Trump’ın, Covid pandemisi sırasında gizli şekilde Covid test kitleri gönderdiği Rusya lideri Putin’e yaklaşımı öngörülen bir çerçevede. ABD medyası Trump zaferinin Moskova’da memnuniyetle karşılandığına da yer verdi. Geçmişte Putin için “Zeki ve güçlü bir lider” sözleri tepki çeken Trump, Ukrayna’yı Rusya’ya ödün veren bir anlaşmaya zorlaması, ABD’nin NATO ve müttefikleriyle ilişkilerini zorlayabilir.
Türkiye ve Trump
Türkiye ilişkilerinde kendisini dev aynasında görüyor. Türkiye, ABD’nin Ortadoğu politikasının aktörlerinden sadece biri ve ABD’nin dış politikası tamamen Amerikan askeri ve ekonomik çıkarlarına odaklı. Turmp da bu bağlamda Amerika’nın işleyen çarklarına, çıkarlarına çomak sokanı hoş görmeyecek.
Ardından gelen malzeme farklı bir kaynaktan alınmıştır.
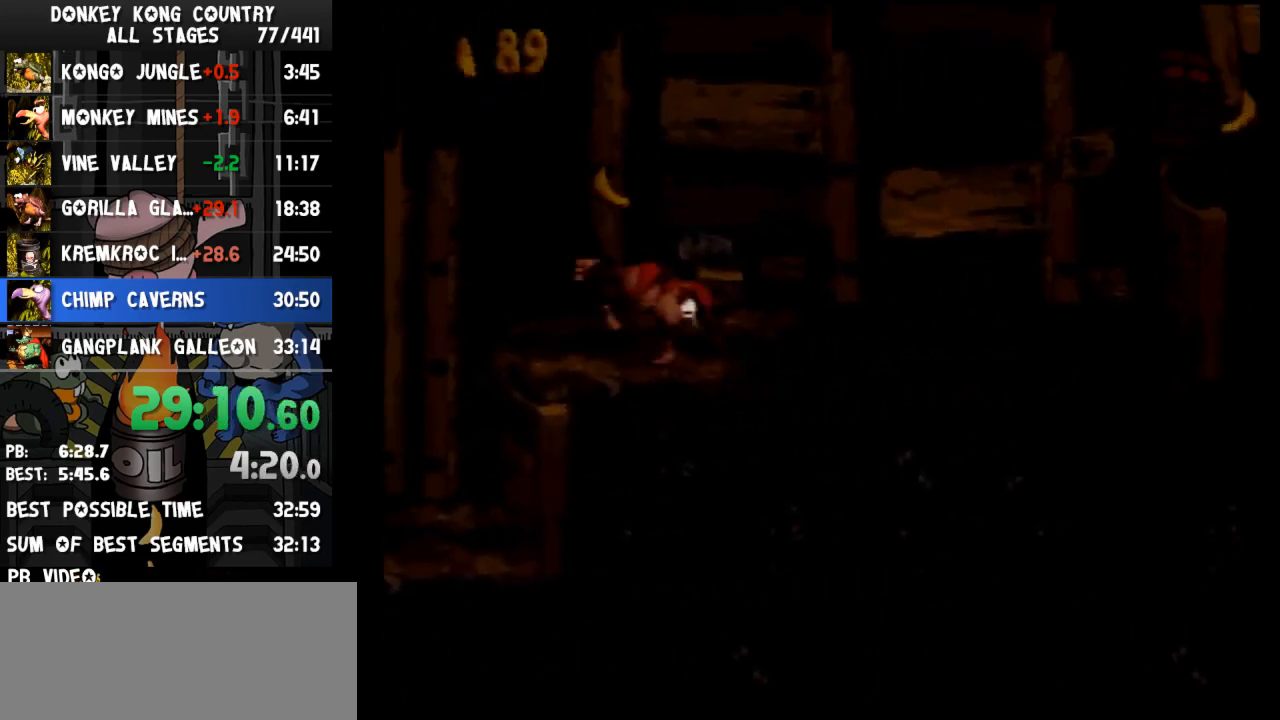
{"buttons": ["B", "Y", "DPAD_RIGHT"], "events": [[167, "B", "down"]]}
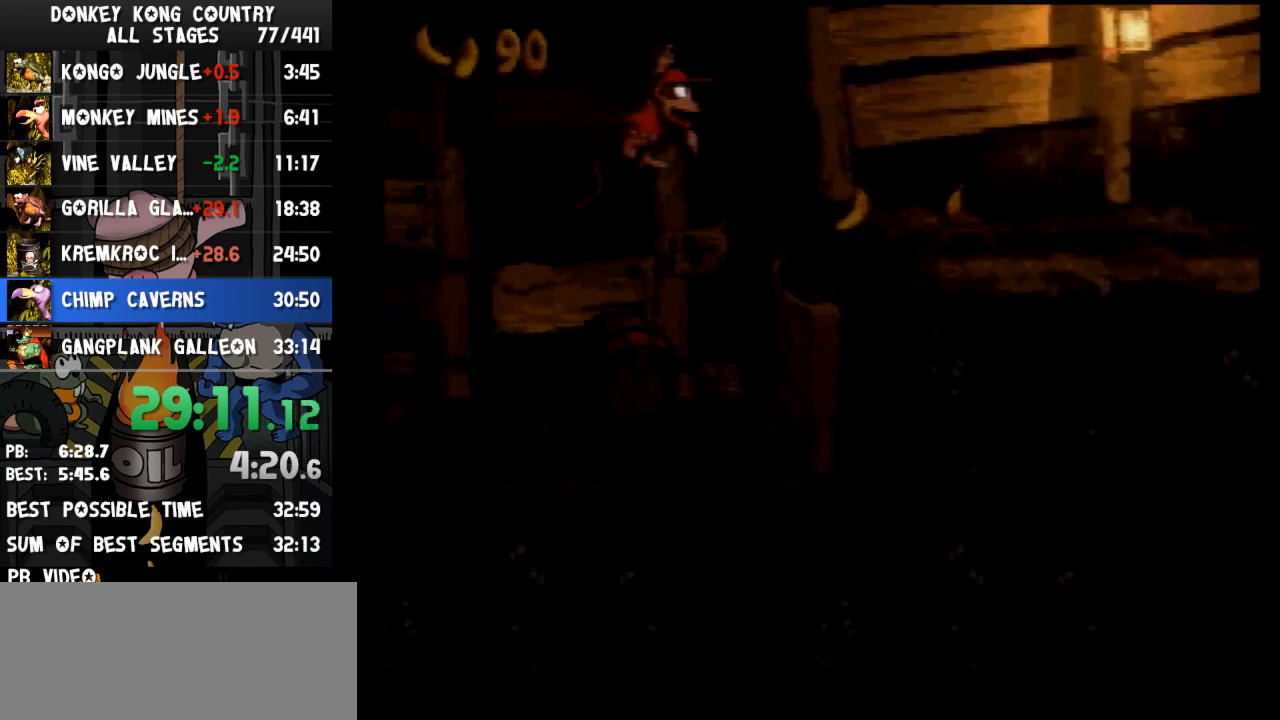
{"buttons": ["Y", "DPAD_RIGHT"], "events": [[200, "B", "up"], [200, "Y", "up"], [267, "Y", "down"]]}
Ayrıca Trump, Erdoğan’ı nasıl kontrol edebildiğini, Rahip Brunson krizinde net bir şekilde göstermişti. 2018 Ağustos’unda casusluk suçlamasıyla tutuklanan Rahip Edward Brunson krizinde, Trump’ın Erdoğan’a, “Aptal olma.” (Don’t be a fool.) diye başlayan kişisel tehdit mektubunu, 1 ayda dolar kurunun 4.77 TL’den %51 zıplamasıyla 7.24 TL olmasını ve izleyen günlerde Rahip Brunson’un ABD’ye iade edilmesini hep birlikte izlemiştik. Örneğin Türkiye’nin Trump döneminde F-35 projesine dönme olasılığının, daha önce de dile getirilen Rus yapımı S-400 füzelerini depoya kaldırıp kullanmama garantisi vermesi koşuluna bağlı olduğu biliniyor. Trump, ABD’nin Ortadoğu’daki askeri varlığını azaltma yanlısı olarak biliniyor. 2017’de ABD askerlerini Suriye’nin kuzeyinden çekip Türkiye’ye operasyon alanı yaratarak göstermişti. Bu bağlamda, Türkiye’nin Trump iktidarıyla çelişen ya da zıtlaşan bir tutum içine girmediği ve Amerikan çıkarlarına uygun düştüğü sürece ABD-Türkiye ilişkilerinde bir tırmanma beklenmiyor. Bundan da Erdoğan yönetiminin yeni Trump döneminde ABD ile ters düşmeyecek bir dış politika izleyeceğini çıkarsamak zor değil. Trump yönetiminin Kürtlere ve PKK’ya baskısı, BOP (Büyük Ortadoğu Projesi) kapsamında. İşlerinde yarayacak aktörlerinin önünü açacakları, işlerine gelmeyenlerin yıldızının kaymasını göz ardı edecekleri de aşikâr. İç politikaya gelince, yoruma gerek bırakmayacak şekilde zeki ve güçlü liderleri, diktatoryal de olsalar tercih eden bir Trump’tan söz ediyoruz…
Sözün özü, yeni başkanlık döneminde Trump’ın, herkesin kuyusuna birer taş atacağı kesin. Kırk akıllının o kuyulardan o taşları nasıl çıkartacağını da önümüzdeki dört sene boyunca birlikte göreceğiz.